Sebuah solusi kuno untuk masalah modern

Rencana untuk menghidupkan kembali situs-situs tersebut merupakan bagian dari rekomendasi upaya baru yang didanai National Geographic Society. Tujuannya adalah untuk membantu Petra dan situs warisan budaya lainnya di seluruh dunia beradaptasi terhadap perubahan iklim. Disebut Preserving Legacies (Melestarikan Warisan), proyek ini bertujuan membantu masyarakat melindungi situs warisan mereka dari perubahan iklim.

“Kami membangun model iklim lokal dan berbicara dengan tokoh masyarakat tentang hal-hal yang paling penting untuk diselamatkan,” kata pemimpin proyek, ahli geografi, dan Penjelajah National Geographic, Victoria Herrmann.

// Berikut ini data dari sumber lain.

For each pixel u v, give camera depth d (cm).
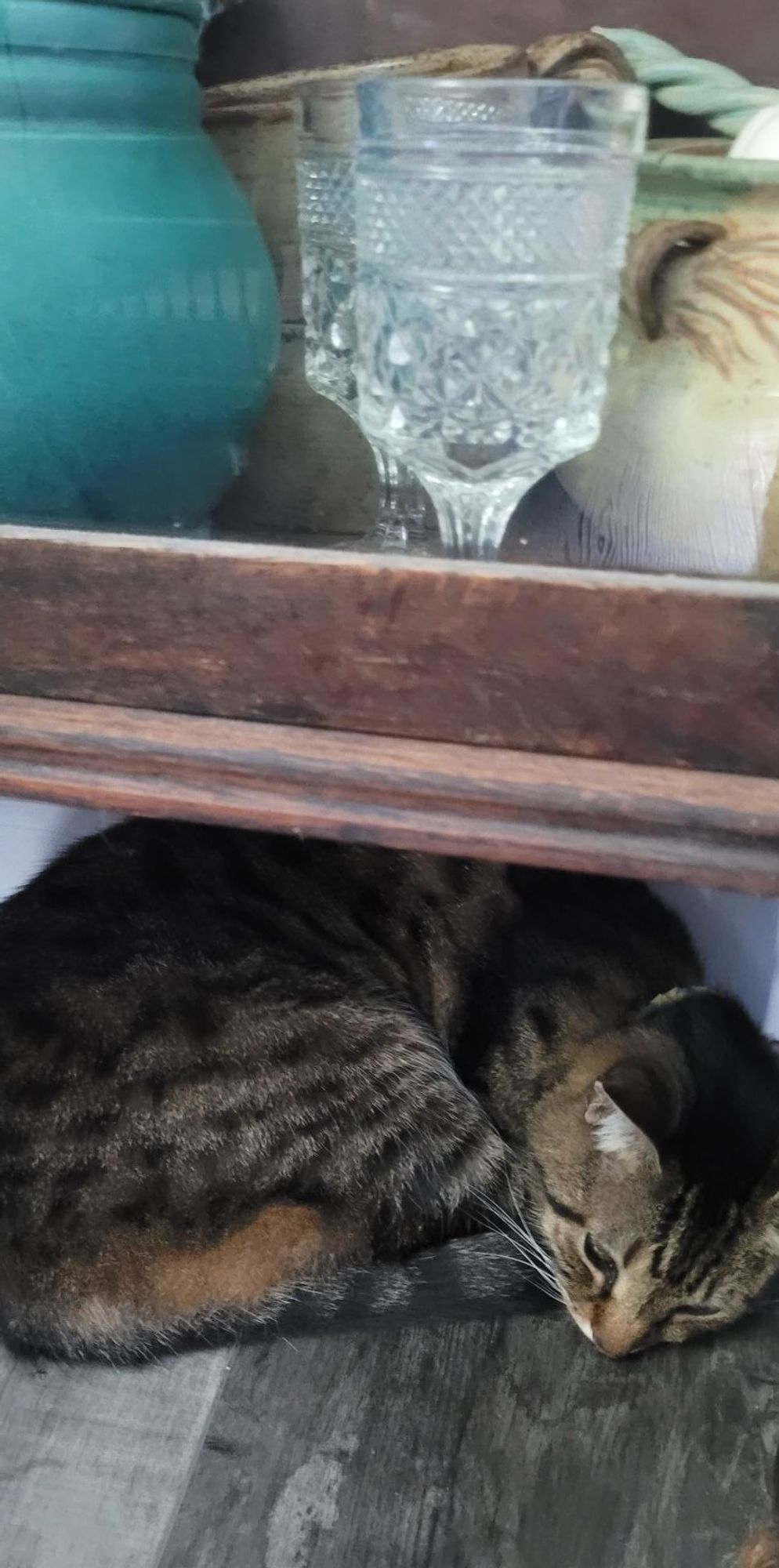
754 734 52
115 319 55
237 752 56
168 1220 84
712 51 59
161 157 57
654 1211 85
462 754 55
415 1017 95
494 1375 86
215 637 56
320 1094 88
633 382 54
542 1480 79
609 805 53
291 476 63
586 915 103
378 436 59
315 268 62
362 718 56
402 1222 89
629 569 53
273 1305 86
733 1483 78
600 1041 95
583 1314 88
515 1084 96
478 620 52
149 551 55
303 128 59
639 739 53
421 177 52
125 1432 82
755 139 53
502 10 62
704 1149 84
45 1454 80
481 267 53
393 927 99
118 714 58
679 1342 88
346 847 99
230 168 62
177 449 61
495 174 51
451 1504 77
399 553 55
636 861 54
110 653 58
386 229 54
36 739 58
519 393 55
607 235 52
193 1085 85
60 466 59
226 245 60
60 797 60
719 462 54
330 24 61
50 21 52
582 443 56
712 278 52
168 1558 74
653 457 55
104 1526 76
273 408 63
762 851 53
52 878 97
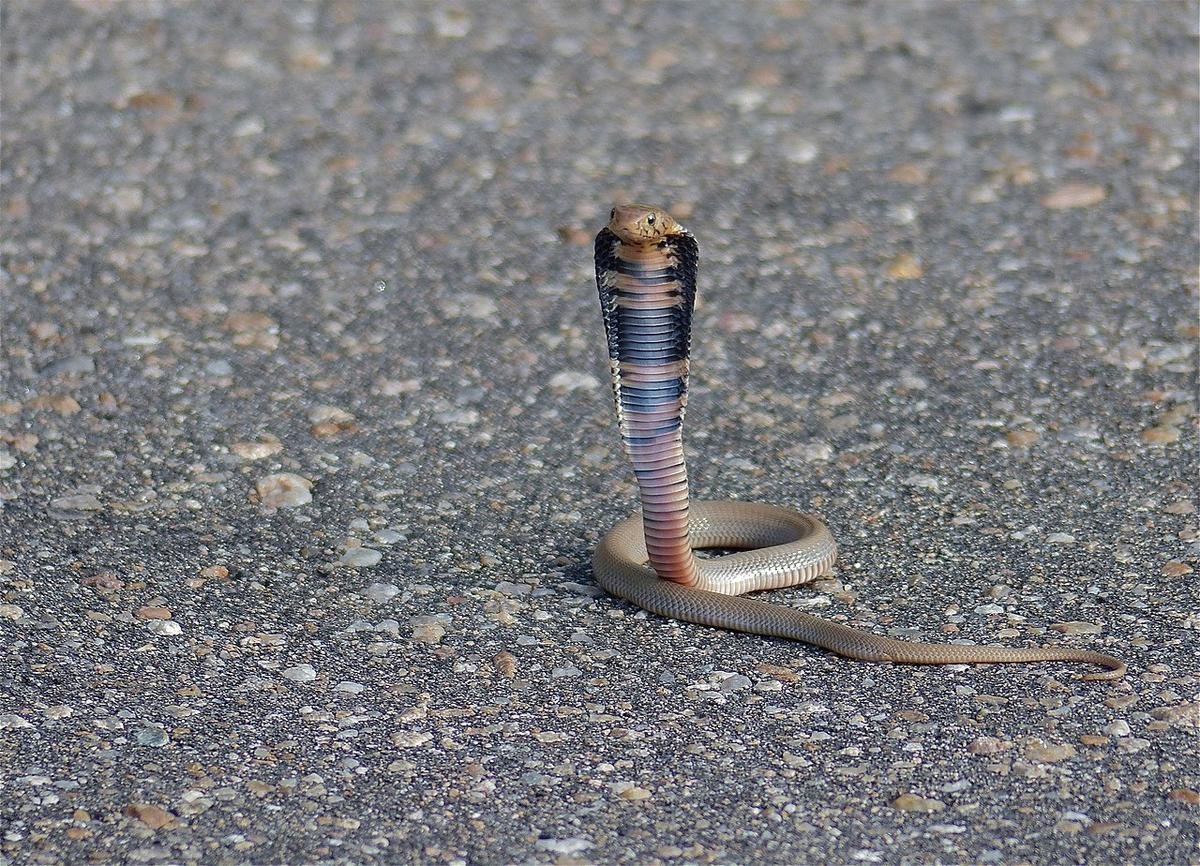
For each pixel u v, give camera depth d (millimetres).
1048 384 13609
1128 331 14461
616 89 19906
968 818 7574
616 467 12438
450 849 7344
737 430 13000
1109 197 17188
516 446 12734
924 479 12102
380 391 13547
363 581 10461
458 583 10461
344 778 7969
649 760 8164
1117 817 7543
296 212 16734
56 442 12492
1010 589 10266
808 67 20531
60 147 17688
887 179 17688
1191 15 22000
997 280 15539
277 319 14703
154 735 8375
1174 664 9102
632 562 10336
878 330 14648
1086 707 8625
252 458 12375
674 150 18422
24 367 13617
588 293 15438
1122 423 12906
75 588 10195
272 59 20156
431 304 15102
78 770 7992
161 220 16391
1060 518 11359
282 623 9820
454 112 19141
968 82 20094
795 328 14688
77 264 15453
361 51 20547
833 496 11891
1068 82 20047
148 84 19266
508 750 8266
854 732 8430
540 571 10672
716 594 9844
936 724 8492
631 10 22234
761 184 17609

Hal ini adalah upaya yang sangat penting. Seiring dengan perubahan iklim bumi, peristiwa yang terjadi sekali dalam satu abad kemungkinan akan sering terjadi. Seperti banjir mematikan yang melanda Petra pada tahun 1963. Curah hujan di wilayah tersebut diperkirakan meningkat sebesar 40 persen pada tahun 2050.

“Banjir, yang selalu terjadi menjadi bagian dari cerita Petra, akan menjadi lebih intens,” kata Herrmann.